From the January 2017 issue of HealthCare Business News magazine
By Chris Byers
Most health facilities are no stranger to the Health Insurance Portability and Accountability Act of 1996 (HIPAA) and its privacy rule standards. But no matter how hard they work to remain HIPAA compliant and protect patients’ personal medical information, some health care entities inevitably fail to keep all patient details secure. Why?
Let’s consider the vast technological landscape overtaking the health care industry. The rise of mobile technology and electronic medical records created a few rough blind spots for health organizations. Electronic protected health information (ePHI) is highly susceptible to a HIPAA breach, so facilities have to be extra diligent to ensure they are fully safeguarding ePHI and upholding strict HIPAA compliance. To help you evaluate your organization’s HIPAA security efforts, consider the following four tips for removing your HIPAA compliance blind spots:
Limit what you share via mobile messaging
Many health facilities take advantage of today’s mobile technology to send appointment confirmations or prescription refill notices via voicemail, text or email. While this is convenient for providers and patients, it opens up the door for HIPAA security violations. To keep a patient’s private health information out of the wrong hands, health organizations should limit the information they share via mobile messaging. For example, a prescription refill notice should not contain details of the specific prescription. It should simply notify the patient that it’s time for him or her to submit a refill request. Likewise, appointment confirmation messages should leave out any details regarding the specific reason for the appointment. If a facility wants to take its privacy protection a step further, it can even limit its mobile messages to a simple request for a patient to call the facility for further information.

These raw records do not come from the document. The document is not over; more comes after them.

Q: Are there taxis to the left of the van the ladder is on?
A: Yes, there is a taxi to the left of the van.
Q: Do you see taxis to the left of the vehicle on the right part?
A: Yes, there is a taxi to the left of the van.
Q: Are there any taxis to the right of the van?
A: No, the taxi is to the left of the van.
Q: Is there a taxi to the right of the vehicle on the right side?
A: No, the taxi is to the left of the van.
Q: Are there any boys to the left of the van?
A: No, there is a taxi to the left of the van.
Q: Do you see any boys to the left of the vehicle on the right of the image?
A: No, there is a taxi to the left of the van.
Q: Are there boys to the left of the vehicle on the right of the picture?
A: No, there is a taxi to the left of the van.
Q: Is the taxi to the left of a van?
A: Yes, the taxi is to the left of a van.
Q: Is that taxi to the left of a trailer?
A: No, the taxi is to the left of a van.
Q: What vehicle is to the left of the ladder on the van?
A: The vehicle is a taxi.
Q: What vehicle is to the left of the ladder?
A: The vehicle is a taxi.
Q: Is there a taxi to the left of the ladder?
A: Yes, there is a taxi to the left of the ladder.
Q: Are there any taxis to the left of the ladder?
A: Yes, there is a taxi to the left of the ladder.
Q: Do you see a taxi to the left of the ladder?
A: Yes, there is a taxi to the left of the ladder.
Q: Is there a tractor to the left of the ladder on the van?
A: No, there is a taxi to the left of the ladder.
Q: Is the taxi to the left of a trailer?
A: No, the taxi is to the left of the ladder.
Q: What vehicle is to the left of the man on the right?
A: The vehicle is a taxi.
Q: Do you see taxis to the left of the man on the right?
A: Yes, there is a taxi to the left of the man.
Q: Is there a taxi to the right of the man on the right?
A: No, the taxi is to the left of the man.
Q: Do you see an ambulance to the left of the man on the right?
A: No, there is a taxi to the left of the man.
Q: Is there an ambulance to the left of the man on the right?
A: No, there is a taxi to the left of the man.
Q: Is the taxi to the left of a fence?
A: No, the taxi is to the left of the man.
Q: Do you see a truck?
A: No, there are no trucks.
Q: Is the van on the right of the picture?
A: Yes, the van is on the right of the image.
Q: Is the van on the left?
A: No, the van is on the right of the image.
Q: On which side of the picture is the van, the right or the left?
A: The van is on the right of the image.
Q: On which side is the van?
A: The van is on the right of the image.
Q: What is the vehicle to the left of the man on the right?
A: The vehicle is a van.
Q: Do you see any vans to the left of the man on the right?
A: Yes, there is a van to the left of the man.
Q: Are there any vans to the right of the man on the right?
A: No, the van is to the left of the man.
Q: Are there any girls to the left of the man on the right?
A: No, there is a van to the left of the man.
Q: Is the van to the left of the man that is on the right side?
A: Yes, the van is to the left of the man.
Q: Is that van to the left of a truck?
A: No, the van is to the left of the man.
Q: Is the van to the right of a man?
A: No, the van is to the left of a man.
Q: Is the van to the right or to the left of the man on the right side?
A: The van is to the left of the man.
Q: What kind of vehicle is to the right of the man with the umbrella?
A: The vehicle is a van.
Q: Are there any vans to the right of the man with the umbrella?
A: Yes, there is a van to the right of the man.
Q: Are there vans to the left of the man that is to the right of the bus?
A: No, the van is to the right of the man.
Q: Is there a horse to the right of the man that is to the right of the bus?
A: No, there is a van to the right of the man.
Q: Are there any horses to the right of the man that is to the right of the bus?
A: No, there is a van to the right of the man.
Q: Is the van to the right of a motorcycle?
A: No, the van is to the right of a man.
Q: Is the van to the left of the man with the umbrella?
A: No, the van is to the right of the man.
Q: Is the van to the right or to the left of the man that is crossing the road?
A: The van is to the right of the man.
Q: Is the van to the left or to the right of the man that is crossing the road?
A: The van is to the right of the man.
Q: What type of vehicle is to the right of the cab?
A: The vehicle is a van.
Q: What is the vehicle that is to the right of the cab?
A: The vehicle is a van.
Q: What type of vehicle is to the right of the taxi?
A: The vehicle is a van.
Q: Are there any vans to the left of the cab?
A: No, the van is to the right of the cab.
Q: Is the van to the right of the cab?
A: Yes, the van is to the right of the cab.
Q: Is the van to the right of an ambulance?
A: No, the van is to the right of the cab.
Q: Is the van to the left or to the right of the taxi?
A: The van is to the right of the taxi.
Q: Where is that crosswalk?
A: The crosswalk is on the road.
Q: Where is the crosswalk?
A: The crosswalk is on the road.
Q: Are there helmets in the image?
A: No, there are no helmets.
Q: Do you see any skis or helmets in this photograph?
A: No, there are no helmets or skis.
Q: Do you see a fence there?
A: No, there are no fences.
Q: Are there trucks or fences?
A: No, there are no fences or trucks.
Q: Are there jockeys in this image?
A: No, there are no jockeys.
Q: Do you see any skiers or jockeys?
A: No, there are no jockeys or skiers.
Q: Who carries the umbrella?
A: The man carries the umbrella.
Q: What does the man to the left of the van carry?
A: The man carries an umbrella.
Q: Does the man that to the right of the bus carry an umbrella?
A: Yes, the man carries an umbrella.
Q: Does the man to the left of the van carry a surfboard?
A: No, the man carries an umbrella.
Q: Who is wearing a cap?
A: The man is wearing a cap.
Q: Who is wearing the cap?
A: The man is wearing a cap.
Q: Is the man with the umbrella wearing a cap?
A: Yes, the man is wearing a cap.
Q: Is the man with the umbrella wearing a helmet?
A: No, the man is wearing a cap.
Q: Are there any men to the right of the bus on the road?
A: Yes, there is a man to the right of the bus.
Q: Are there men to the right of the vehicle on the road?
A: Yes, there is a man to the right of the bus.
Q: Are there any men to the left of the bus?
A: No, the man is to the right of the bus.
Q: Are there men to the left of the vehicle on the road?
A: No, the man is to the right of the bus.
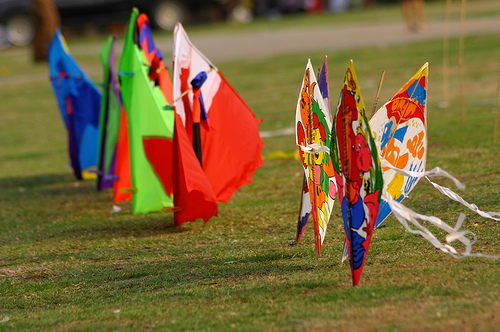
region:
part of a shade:
[214, 250, 264, 315]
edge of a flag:
[351, 252, 368, 297]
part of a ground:
[211, 222, 274, 294]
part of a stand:
[183, 109, 219, 206]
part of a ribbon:
[385, 190, 423, 267]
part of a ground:
[216, 250, 270, 309]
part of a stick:
[446, 37, 466, 92]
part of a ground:
[361, 281, 404, 317]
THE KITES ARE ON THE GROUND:
[46, 6, 498, 298]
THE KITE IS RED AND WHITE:
[163, 16, 268, 235]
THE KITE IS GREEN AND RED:
[122, 6, 183, 218]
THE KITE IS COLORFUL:
[291, 62, 346, 263]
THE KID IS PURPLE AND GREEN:
[95, 27, 125, 197]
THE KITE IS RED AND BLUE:
[110, 12, 190, 214]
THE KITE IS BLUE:
[37, 23, 109, 191]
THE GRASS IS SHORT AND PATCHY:
[0, 27, 499, 330]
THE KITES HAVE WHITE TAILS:
[362, 152, 498, 266]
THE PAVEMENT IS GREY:
[0, 12, 499, 91]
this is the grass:
[112, 241, 217, 295]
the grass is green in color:
[148, 251, 233, 321]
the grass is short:
[91, 250, 196, 325]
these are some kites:
[48, 14, 453, 266]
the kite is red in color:
[221, 110, 242, 153]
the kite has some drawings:
[321, 134, 366, 182]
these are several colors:
[332, 131, 404, 183]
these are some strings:
[388, 164, 486, 273]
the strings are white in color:
[388, 159, 499, 265]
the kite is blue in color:
[46, 55, 63, 67]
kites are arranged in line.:
[32, 34, 469, 231]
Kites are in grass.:
[39, 56, 429, 245]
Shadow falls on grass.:
[24, 176, 141, 298]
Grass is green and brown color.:
[39, 216, 193, 323]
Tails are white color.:
[392, 158, 491, 265]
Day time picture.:
[23, 27, 479, 282]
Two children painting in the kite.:
[298, 110, 338, 184]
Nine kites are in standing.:
[1, 18, 466, 285]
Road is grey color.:
[215, 26, 359, 52]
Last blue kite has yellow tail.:
[60, 122, 102, 203]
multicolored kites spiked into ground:
[273, 42, 446, 269]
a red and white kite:
[152, 29, 254, 253]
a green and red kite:
[90, 27, 180, 223]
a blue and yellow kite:
[36, 24, 96, 192]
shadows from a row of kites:
[7, 185, 346, 311]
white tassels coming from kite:
[394, 150, 480, 279]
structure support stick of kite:
[300, 64, 325, 259]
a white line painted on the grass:
[247, 92, 315, 150]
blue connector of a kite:
[183, 61, 221, 106]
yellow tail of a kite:
[257, 135, 316, 200]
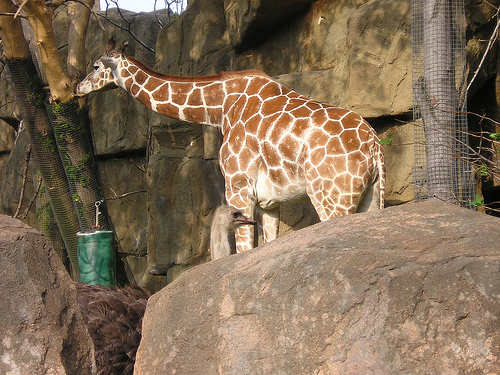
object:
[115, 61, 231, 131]
neck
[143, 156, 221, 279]
rock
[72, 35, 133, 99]
head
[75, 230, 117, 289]
trashcan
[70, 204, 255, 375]
emu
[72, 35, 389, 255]
giraffe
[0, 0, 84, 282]
trunk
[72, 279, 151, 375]
feathers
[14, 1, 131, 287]
tree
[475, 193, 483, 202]
leaf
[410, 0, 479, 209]
mesh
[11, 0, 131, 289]
trunk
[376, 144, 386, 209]
tail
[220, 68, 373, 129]
back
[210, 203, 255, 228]
head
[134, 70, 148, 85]
spot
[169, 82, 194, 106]
spot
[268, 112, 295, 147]
spot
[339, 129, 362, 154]
spot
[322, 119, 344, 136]
spot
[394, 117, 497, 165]
branches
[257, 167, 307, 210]
belly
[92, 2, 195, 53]
tree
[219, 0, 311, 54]
rock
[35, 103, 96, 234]
moss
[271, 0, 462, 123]
rock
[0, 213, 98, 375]
rock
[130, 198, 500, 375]
rocks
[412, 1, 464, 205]
tree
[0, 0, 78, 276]
tree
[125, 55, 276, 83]
mane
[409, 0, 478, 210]
fence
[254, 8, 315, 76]
shadow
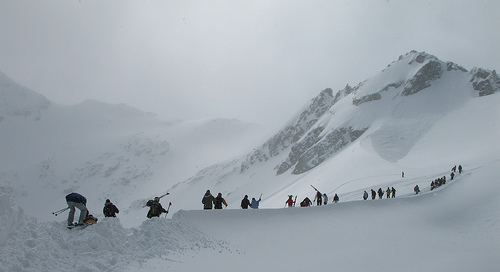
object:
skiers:
[286, 194, 296, 207]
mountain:
[150, 45, 500, 202]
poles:
[142, 194, 180, 217]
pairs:
[198, 191, 226, 212]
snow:
[99, 128, 210, 179]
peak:
[360, 41, 444, 79]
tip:
[379, 45, 457, 113]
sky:
[0, 0, 500, 120]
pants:
[68, 201, 89, 226]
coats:
[62, 193, 88, 203]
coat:
[286, 199, 295, 204]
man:
[57, 192, 91, 228]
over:
[65, 192, 90, 227]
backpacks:
[103, 207, 115, 216]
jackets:
[202, 193, 217, 208]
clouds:
[88, 43, 270, 165]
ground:
[153, 199, 497, 272]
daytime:
[0, 0, 500, 272]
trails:
[457, 165, 465, 173]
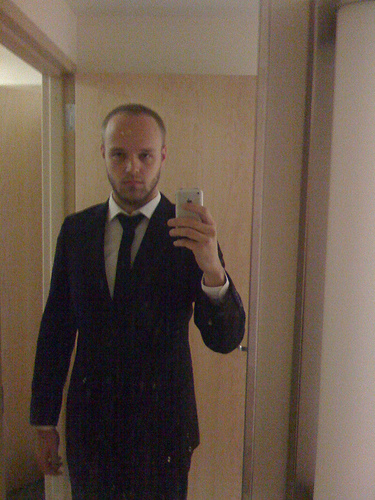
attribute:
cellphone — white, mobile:
[169, 188, 208, 243]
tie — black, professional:
[110, 210, 147, 300]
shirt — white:
[100, 192, 165, 304]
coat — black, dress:
[27, 188, 249, 466]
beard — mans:
[100, 174, 162, 205]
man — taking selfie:
[23, 94, 252, 499]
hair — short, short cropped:
[95, 102, 167, 153]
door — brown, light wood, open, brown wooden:
[62, 60, 264, 498]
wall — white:
[287, 5, 375, 495]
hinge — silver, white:
[62, 100, 79, 130]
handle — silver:
[233, 340, 248, 359]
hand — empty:
[29, 428, 67, 479]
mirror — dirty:
[1, 2, 374, 499]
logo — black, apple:
[184, 198, 194, 209]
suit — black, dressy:
[23, 190, 247, 499]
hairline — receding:
[113, 106, 156, 122]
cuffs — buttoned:
[230, 287, 244, 310]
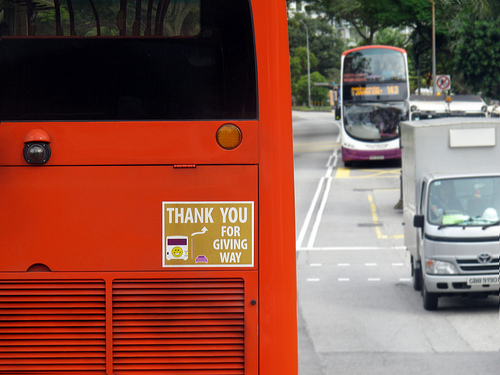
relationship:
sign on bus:
[150, 187, 262, 277] [3, 4, 311, 375]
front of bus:
[335, 42, 411, 161] [315, 35, 420, 173]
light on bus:
[339, 68, 408, 105] [315, 35, 420, 173]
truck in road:
[389, 109, 499, 310] [298, 111, 499, 374]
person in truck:
[431, 188, 462, 225] [389, 109, 499, 310]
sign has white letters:
[150, 187, 262, 277] [166, 206, 250, 228]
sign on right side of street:
[429, 70, 458, 94] [359, 9, 499, 322]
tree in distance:
[291, 14, 334, 113] [293, 3, 496, 137]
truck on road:
[389, 109, 499, 310] [298, 111, 499, 374]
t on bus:
[160, 199, 177, 229] [3, 4, 311, 375]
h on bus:
[169, 200, 184, 229] [3, 4, 311, 375]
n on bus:
[193, 202, 205, 227] [3, 4, 311, 375]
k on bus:
[203, 198, 217, 225] [3, 4, 311, 375]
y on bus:
[217, 202, 231, 225] [3, 4, 311, 375]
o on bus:
[227, 202, 237, 227] [3, 4, 311, 375]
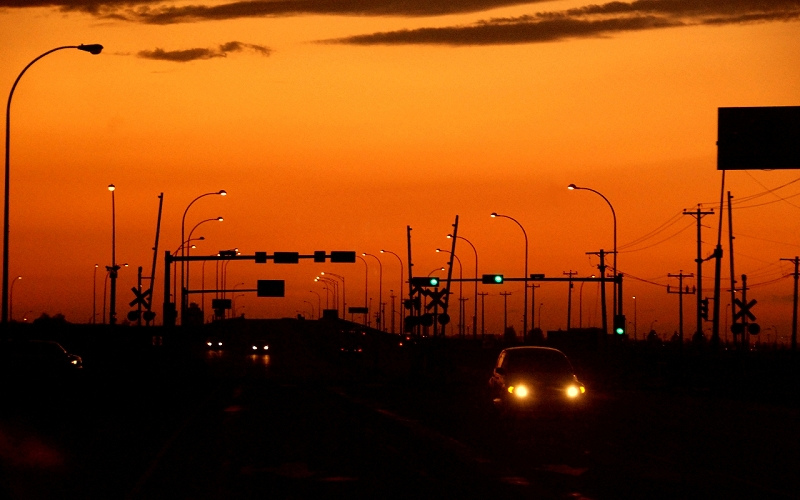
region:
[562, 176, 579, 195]
street light on pole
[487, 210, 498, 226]
street light on pole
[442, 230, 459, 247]
street light on pole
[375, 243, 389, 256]
street light on pole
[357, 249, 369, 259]
street light on pole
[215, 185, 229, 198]
street light on pole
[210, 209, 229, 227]
street light on pole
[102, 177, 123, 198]
street light on pole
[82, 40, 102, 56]
street light on pole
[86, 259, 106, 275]
street light on pole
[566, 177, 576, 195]
street light on pole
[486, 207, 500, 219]
street light on pole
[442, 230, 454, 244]
street light on pole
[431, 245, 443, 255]
street light on pole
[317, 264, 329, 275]
street light on pole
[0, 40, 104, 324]
street light is beside road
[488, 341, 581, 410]
car lights are on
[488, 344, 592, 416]
car is driving on the street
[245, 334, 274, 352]
car lights are on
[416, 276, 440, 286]
traffic light is green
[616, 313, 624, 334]
traffic light is green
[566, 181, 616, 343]
street light is beside traffic light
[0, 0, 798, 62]
clouds are in the sky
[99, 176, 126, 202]
light on the pole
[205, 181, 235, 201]
light on the pole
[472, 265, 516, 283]
light on the pole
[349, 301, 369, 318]
light on the pole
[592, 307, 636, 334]
light on the pole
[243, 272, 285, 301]
light on the pole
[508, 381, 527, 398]
The left car headlight is on.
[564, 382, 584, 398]
The right car headlight is on.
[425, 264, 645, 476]
car on the ground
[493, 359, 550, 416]
bright light on car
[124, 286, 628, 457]
many cars on the road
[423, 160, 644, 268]
lights above the ground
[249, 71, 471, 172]
orange sky above the ground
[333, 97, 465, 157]
clear sky above land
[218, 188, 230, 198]
post has a light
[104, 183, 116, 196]
post has a light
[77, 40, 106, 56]
post has a light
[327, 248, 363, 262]
post has a light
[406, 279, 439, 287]
post has a light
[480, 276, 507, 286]
post has a light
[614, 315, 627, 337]
post has a light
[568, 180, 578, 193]
post has a light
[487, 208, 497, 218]
post has a light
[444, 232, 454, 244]
post has a light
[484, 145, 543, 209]
white clouds in orange sky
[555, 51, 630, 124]
white clouds in orange sky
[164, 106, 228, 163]
white clouds in orange sky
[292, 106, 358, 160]
white clouds in orange sky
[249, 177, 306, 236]
white clouds in orange sky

Avoid using patient names when collecting data
When possible, health facilities should avoid using patient names or other personally identifiable information when collecting patient information. Patients sometimes share ePHI unknowingly when filling out online medical forms, so it’s best to implement data collection practices that prevent tying patients directly to any sensitive medical information they provide. For example, if a facility is issuing a simple patient survey to help improve its services, the facility should consider gathering anonymous feedback. In other cases, when tying a patient record to the collected information is helpful or necessary, organizations should consider using a unique identifier — such as a patient ID or account number — instead of a name.